Swine flu choices need to be made early; geography plays role in spread of virus

THURSDAY, May 28 (HealthDay News) -- Officials must decide what actions to take before the severity and scale of the H1N1 virus are certain, and geography plays an important role in the incidence of the virus, according to perspectives published online May 27 in the New England Journal of Medicine.

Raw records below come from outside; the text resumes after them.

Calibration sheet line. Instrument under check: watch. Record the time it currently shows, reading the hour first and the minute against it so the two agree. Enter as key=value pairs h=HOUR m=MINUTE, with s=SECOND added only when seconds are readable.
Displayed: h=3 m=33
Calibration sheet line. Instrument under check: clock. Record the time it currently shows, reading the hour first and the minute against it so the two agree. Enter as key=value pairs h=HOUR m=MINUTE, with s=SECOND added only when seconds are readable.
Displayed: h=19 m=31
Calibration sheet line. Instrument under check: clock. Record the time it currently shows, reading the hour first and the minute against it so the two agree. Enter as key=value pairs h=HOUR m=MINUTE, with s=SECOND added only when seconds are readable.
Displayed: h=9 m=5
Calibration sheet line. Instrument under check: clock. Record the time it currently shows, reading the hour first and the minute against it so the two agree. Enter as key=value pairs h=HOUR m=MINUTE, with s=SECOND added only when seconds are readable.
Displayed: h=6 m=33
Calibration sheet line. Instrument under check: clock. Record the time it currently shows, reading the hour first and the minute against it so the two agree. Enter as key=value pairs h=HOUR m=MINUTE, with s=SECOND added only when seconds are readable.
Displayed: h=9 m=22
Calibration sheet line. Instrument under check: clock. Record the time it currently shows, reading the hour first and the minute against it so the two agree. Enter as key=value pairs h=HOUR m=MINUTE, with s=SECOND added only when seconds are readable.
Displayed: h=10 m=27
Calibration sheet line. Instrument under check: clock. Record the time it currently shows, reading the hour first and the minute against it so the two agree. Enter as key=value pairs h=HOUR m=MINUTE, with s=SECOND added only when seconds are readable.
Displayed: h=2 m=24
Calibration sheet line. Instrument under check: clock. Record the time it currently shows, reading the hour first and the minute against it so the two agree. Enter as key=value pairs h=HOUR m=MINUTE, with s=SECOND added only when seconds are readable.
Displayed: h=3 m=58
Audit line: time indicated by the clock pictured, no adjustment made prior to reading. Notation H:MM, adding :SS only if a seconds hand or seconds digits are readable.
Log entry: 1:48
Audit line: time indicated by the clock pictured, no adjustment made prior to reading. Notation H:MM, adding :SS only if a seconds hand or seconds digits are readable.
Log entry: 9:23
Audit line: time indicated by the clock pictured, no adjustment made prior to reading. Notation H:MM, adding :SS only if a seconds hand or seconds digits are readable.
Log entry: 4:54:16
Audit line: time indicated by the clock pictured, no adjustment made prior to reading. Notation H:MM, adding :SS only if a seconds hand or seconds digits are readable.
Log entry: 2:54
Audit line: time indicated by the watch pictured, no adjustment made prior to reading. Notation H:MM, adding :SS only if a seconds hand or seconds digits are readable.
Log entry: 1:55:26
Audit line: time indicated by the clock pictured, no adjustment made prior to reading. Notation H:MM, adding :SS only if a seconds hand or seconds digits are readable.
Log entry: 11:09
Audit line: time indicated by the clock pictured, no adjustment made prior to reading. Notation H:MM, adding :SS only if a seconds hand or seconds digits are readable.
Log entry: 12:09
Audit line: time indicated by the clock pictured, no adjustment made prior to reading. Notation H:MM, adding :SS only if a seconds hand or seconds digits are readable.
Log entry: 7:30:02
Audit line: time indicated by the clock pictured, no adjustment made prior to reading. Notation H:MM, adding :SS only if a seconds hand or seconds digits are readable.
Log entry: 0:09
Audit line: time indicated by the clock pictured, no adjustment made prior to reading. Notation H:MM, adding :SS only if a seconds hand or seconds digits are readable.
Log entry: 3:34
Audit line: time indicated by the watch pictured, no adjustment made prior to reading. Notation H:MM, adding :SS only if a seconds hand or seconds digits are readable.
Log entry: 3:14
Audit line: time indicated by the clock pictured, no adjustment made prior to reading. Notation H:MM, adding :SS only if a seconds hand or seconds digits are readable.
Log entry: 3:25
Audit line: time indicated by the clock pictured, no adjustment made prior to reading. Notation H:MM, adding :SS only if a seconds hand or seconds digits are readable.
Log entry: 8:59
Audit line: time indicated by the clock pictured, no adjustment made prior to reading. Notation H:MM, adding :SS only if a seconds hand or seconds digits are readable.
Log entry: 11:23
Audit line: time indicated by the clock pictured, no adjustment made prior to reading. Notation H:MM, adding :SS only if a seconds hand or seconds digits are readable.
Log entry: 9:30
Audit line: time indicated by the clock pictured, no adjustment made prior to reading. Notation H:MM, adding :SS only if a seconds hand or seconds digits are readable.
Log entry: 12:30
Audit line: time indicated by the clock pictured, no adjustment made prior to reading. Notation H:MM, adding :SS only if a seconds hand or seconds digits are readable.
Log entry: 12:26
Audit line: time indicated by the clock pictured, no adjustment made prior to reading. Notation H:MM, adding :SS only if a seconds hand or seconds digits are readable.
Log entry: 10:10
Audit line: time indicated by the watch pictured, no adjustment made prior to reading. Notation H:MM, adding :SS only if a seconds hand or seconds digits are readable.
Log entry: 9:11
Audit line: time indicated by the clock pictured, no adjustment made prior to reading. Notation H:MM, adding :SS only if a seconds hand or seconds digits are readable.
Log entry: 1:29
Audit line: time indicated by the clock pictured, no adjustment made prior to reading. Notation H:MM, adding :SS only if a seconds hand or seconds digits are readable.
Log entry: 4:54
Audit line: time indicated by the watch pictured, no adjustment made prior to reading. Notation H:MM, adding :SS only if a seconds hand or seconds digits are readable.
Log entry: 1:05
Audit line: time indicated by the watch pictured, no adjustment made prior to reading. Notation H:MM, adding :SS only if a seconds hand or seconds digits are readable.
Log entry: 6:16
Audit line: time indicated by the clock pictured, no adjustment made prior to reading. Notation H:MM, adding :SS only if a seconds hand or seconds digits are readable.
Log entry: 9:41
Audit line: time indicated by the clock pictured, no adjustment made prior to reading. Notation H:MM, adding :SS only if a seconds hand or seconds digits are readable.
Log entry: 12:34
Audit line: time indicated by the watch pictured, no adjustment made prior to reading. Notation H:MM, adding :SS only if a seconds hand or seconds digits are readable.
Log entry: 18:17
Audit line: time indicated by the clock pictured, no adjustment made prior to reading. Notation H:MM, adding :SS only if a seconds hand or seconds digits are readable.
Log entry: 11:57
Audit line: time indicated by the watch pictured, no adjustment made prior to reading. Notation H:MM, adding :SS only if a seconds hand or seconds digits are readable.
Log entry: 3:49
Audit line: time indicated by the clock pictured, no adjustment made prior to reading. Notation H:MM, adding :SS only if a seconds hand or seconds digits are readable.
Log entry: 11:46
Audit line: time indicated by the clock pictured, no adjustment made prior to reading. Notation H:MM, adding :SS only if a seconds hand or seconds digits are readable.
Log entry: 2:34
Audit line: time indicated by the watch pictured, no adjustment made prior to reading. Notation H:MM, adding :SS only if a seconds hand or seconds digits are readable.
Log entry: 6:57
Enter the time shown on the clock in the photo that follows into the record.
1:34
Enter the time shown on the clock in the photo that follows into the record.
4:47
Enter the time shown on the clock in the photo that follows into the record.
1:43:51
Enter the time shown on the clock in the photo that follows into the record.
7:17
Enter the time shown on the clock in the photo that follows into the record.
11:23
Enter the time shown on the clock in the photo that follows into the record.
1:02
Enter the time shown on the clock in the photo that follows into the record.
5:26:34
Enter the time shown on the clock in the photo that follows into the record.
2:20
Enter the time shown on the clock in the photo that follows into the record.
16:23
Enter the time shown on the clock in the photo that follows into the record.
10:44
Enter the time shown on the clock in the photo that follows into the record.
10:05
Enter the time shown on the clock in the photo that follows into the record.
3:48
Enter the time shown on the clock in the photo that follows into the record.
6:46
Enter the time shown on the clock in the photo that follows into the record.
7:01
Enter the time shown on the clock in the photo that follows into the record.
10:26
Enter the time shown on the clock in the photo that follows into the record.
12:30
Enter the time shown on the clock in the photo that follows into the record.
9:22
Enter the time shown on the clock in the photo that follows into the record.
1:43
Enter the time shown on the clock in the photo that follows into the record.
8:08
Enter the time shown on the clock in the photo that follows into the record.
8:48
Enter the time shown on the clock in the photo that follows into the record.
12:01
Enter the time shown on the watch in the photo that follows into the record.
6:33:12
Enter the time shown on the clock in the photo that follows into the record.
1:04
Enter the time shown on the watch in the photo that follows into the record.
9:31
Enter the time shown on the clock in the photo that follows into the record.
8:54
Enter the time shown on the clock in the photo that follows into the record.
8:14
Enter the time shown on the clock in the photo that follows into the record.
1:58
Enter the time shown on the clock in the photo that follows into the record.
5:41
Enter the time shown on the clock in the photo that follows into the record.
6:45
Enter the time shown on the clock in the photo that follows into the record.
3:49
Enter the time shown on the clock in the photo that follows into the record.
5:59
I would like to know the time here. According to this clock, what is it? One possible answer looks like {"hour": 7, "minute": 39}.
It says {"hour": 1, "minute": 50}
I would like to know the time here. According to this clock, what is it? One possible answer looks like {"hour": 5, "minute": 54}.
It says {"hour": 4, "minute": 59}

Marc Lipsitch, of the Harvard School of Public Health in Boston, and colleagues write that in the early stages of an epidemic, decision makers face a trade-off between harm caused by an intervention and harm caused by a potentially wider outbreak if they delay action. A lack of reliable incidence measures makes it impossible to track the epidemic's growth rate. Therefore, the authors note, decisions about dealing with the virus must be made without definitive severity estimates.

Vladimir Trifonov, Ph.D., of Columbia University in New York City, and colleagues write that the 2009 H1N1 virus is likely closely related to common reassortant swine influenza A viruses isolated in North America, Europe and Asia. The authors note that human influenza A viruses travel around the globe with their hosts, but swine viruses in different parts of the world have distinct lineages.

"Given both the dependence of the distribution of swine influenza A viruses on geographic location and the lack of sampling in certain parts of the world, it is perhaps not surprising that the ancestors of the new human influenza A (H1N1) virus have gone unnoticed for almost two decades. Only more efficient surveillance could prevent such an event from happening in the future," Trifonov and colleagues conclude.

Lipsitch reported receiving consulting fees from the Avian/Pandemic Flu Registry, and a co-author received them from Sanofi Pasteur.